# Beef Wellington



## ChileRelleno (Jul 7, 2012)

Beef Wellington.
A bit labor intensive, but well worth it, time well spent.

I've learned that the three primary ingredients are all very important and worth every effort to do right.
The Beef needs to be a center cut of tenderloin for it to be an even thickness and tender as butter.
When you sear the beef have that pan smoking hot and use minimal oil.
The Duxelles need to be minced pretty fine, all the liquid cooked or squeezed out and it should have a thick, pasty consistency.
And lastly you should utilize an All-Butter puff pastry and keep it cold, work fast and re-chill as needed.

I also learned that corners can be cut and many liberties taken with the recipe, and still you can turn out a delicious entree.
Crepes, store bought crepes are great for easing the work load.
Pate is nice, but not absolutely needed.

*The Menu*
Beef Wellington
Grilled Vegetables
Mashed Potatoes with Gravy
Strawberries-n-Cream Crepes

*Beef Wellington*
Heavy on the salt-n-pepper.










In a smoking hot CI pan, get a good sear and then back into the fridge to cool.
You can brush the tenderloin with a good mustard if you wish.










Make your Duxelles.
Saute .5c of minced shallots and 2T of minced garlic in 3T of butter till opaque.
Add in 1lb of minced shrooms, 2T chopped thyme leaves, generously salt them and add .5t white pepper and saute over med-high heat, stirring often till the shrooms release their liquid and then cook off the liquid.
Add a little white wine and cook that off.
Let cool in the fridge.




























Lay down your crepes.
Add thin layer of pate, or thin sliced dry cured ham like Parma or Prosciutto.
Atop that a thin layer of Duxelles.
Then lastly your tenderloin.
Roll like a burrito, wrap in plastic wrap and chill at least an hour to set.










Roll out your puff pastry with plenty of extra, paint with egg wash.
Place your 'Burrito' on the pastry and cover it, roll it, whatever, ideally you want the seams on the bottom.
Trim the edges close, avoid double layers of pastry dough as much as possible,
Seal the edges well, no holes, and egg wash the whole thing.
Add a lattice work covering if you wish, or just add some decorative slits on the top.

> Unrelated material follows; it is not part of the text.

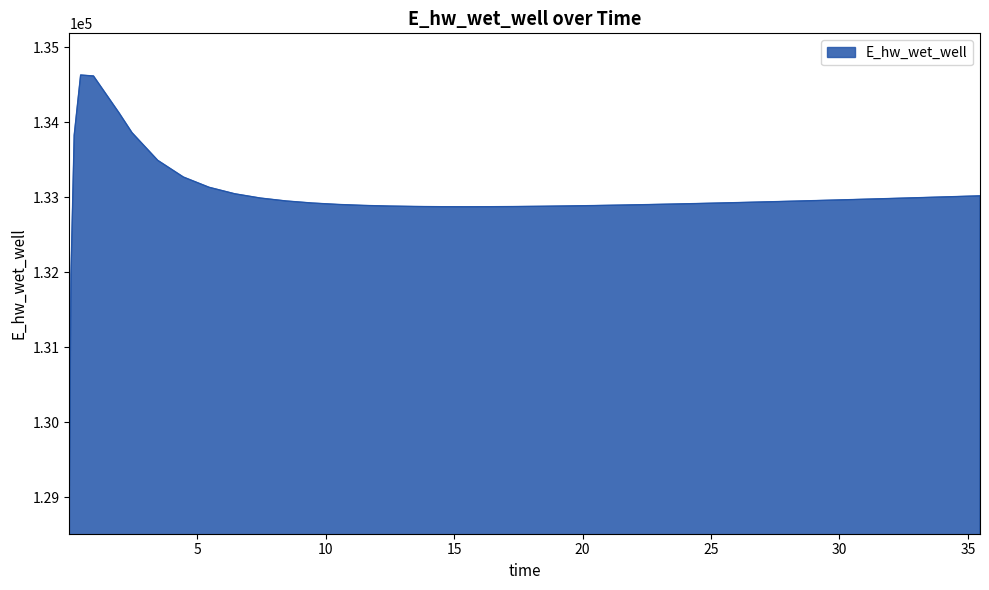

What is the difference between the maximum and minimum values?

5557.7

Into a preheated 400° oven, cook until the IT of the beef is 115°-125°, however done you desire.
Pull it 5°-10° before your target temp as the IT will continue to rise.



















*The Gravy*
The gravy gets an honorable mention here, it was really good.
That CI pan you seared the beef in, deglaze it with a bit of white wine.
Add in 4c of chicken stock, stir and bring to a slow boil.
Transfer to a small sauce pan, strain through a tight sieve or cheesecloth.
Return to a rolling boil and reduce down to about 3/4c.
Add in 3T of butter, a pinch of pepper and enough corn starch/water mix to attain your desired thickness.

*The Finale*










*Strawberries-n-Cream Crepes*
So easy and so good.


----------



## Boat-Dude (Sep 24, 2011)

Amazing, dude you love to cook, it's time to open a restaurant. I would eat there once a week.


----------



## ChileRelleno (Jul 7, 2012)

Boat-Dude said:


> Amazing, dude you love to cook, it's time to open a restaurant. I would eat there once a week.


Thank you very much.
No sir, no restaurant.


----------



## Wood Guy (Jul 6, 2019)

Dam, you got skills!!


----------



## Yellow River Cat (May 3, 2008)

Now I’m hungry, 


Sent from my iPhone using Tapatalk


----------



## specktackler57 (May 15, 2011)

My wife made one but it didn’t look like that. Amazing looking fish


----------



## smooth move (Sep 25, 2012)

we've got a pretty high dollar restaurant at a local marina that has the best i've ever eaten and it doesn't look as good as yours.


----------



## Boat-Dude (Sep 24, 2011)

Can you imaging having a Dad that cooked like that every night and loves fishing!!! I would never move out.


----------